When trusts go wrong: practical lessons for trustees
Insight
In an increasingly complex private wealth environment, even well-structured trusts can encounter difficulties. Recent case law and practical experience highlight a consistent theme: trusts rarely fail because of drafting alone – more often, they falter when governance, communication and judgement fall short.
Rethinking the protector role
Recent case last reiterates that fiduciary protectors must exercise independent judgement, not merely endorse trustee decisions. This signals a shift toward greater accountability and the expectation of a more 'active' protectorship
In practice, issues often arise where protectors lack clarity on their duties, have insufficient time or expertise, or face conflicts of interest – particularly where they are also beneficiaries. Increasingly, families and advisers are reconsidering whether protectors are necessary at all, or whether alternative governance structures (such as family councils) may offer more effective and less contentious oversight.
The human factor: communication and capacity
Trust disputes are frequently driven by human dynamics rather than legal shortcomings. Poor communication with beneficiaries can foster mistrust or perceptions of bias. Equally, overreliance on a single influential voice – whether a protector or dominant beneficiary – risks undermining trustee independence. Trustees should engage early and consistently with the wider family (where appropriate) rather than only at decision points.
Capacity is another overlooked risk. Protectors and settlors are often appointed from the same generation, raising succession and capability concerns over time. Without planned transition mechanisms or clear governance frameworks, trusts can drift into uncertainty or deadlock. Simple measures, such as clear succession provisions and periodic 'sense-checks' on ability to perform the role in practical terms, possibly including mental capacity and the overall sense of engagement, can significantly reduce these risks.

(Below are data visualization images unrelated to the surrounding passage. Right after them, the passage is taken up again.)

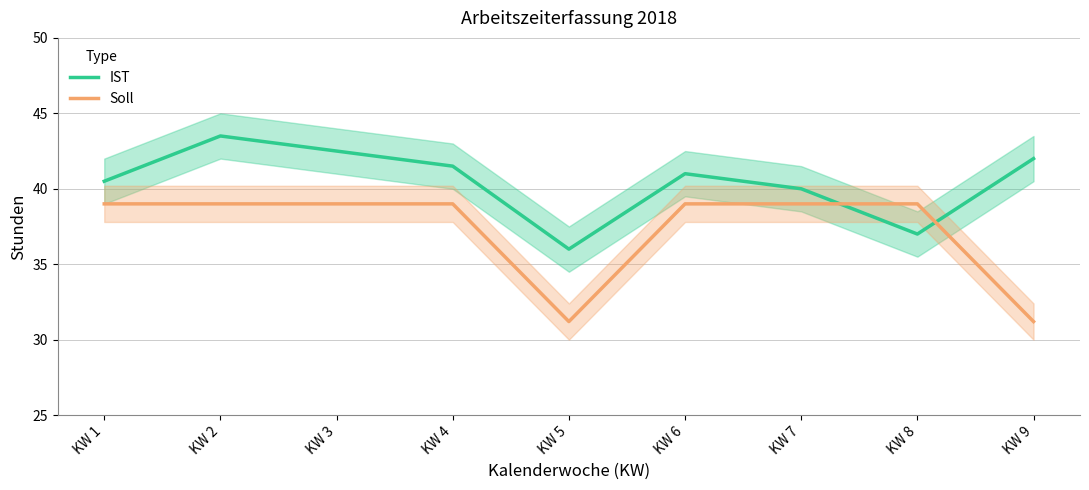

Which series has the largest total across all categories?

IST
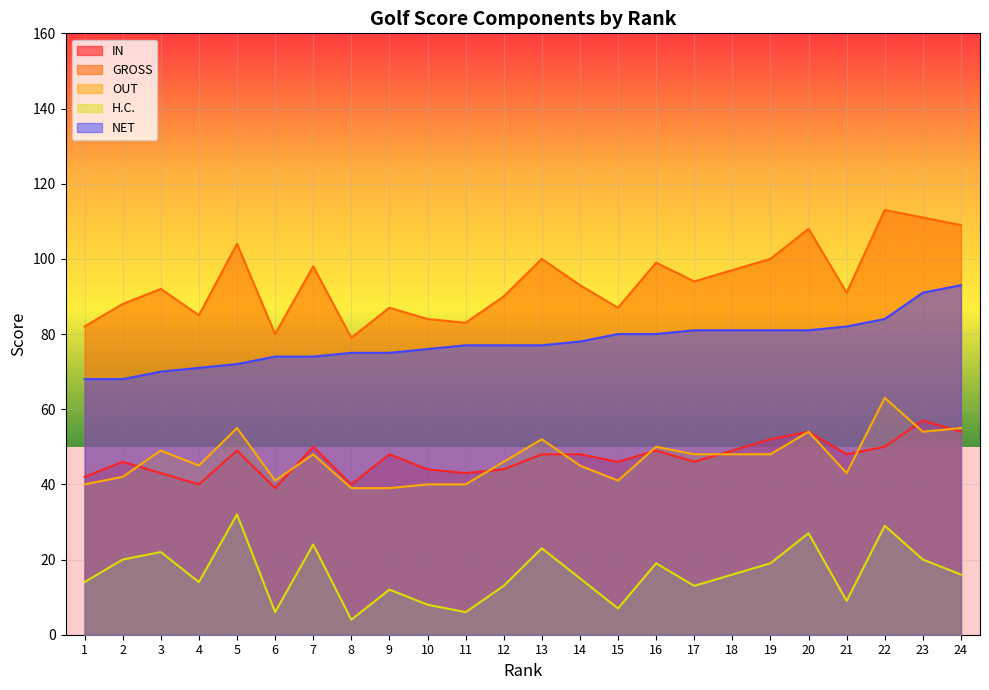

True or false: H.C. and OUT intersect in this chart.

False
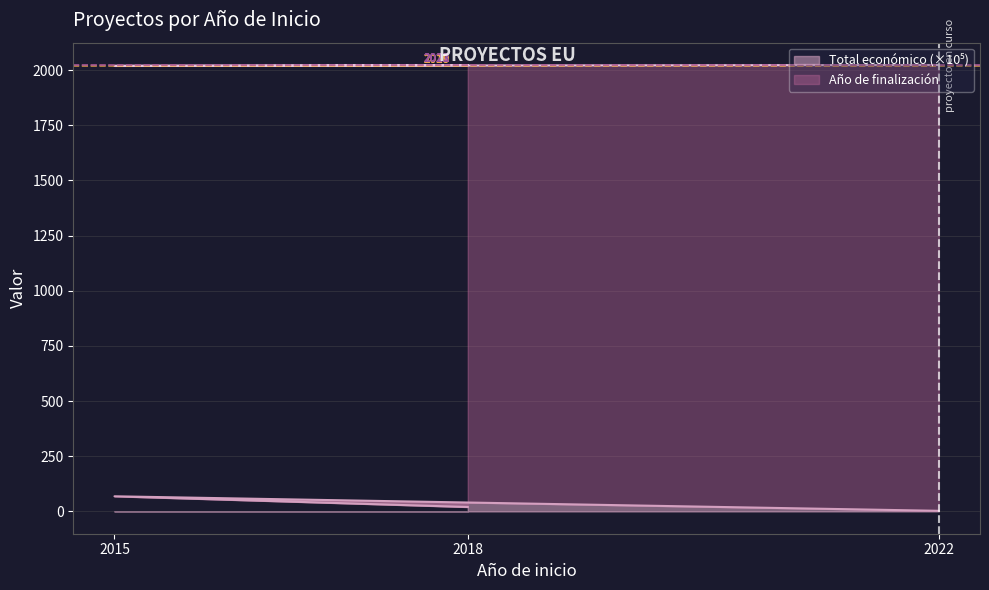

Rank the categories by Año de finalización value from highest to lowest.

2022, 2018, 2015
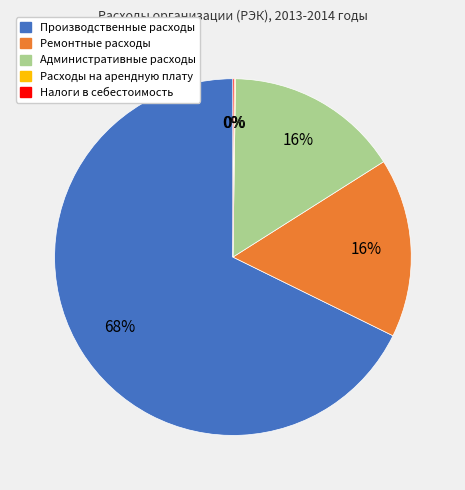

Which slice is the largest?

Производственные расходы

Letters of wishes are guidance, not instructions
Letters of wishes remain a valuable tool, but they are frequently misunderstood. Trustees must consider them carefully, yet cannot treat them as binding directions. Courts have shown a willingness to unwind decisions where trustees have appeared to surrender their discretion, even where outcomes appear objectively or contextually reasonable.
The challenge is compounded by time. Family circumstances, asset values and tax regimes evolve, meaning historic wishes may no longer align with beneficiaries’ best interests. Letters of wishes should therefore be actively 'stress tested' against current realities and an emphasis on independent decision-making are essential.
Cross-border complexity and the need for flexibility
Modern trusts must operate across jurisdictions, exposing them to shifting tax regimes and regulatory requirements. Unanticipated changes, such as beneficiary relocation or legislative reform, can cause tax inefficiencies, reporting failures or enforcement risks. In many cases, the difficulty arises not from the structure itself, but from changes not being communicated to trustees in a timely manner.
Flexibility in trust design is therefore critical. Powers to change governing law, trustees or beneficiary classes can help structures adapt over time. However, flexibility must be balanced with careful oversight to ensure powers are exercised properly and in accordance with the trust’s purpose.
Trust governance over structure
The key lesson for trustees is clear: robust governance matters as much as technical design.
Trustees should prioritise clarity of roles, proactive communication, and disciplined decision-making. Protectors, if used, must understand and discharge their responsibilities with independence and professionalism.
Ultimately, a well-functioning trust is not static. It requires ongoing engagement, thoughtful stewardship, and a willingness to adapt – ensuring the structure continues to serve its purpose long after it is established.
Many of the most difficult issues can be avoided where structures are stress-tested early and relationships are managed as carefully as the legal framework itself.
This publication is a general summary of the law. It should not replace legal advice tailored to your specific circumstances.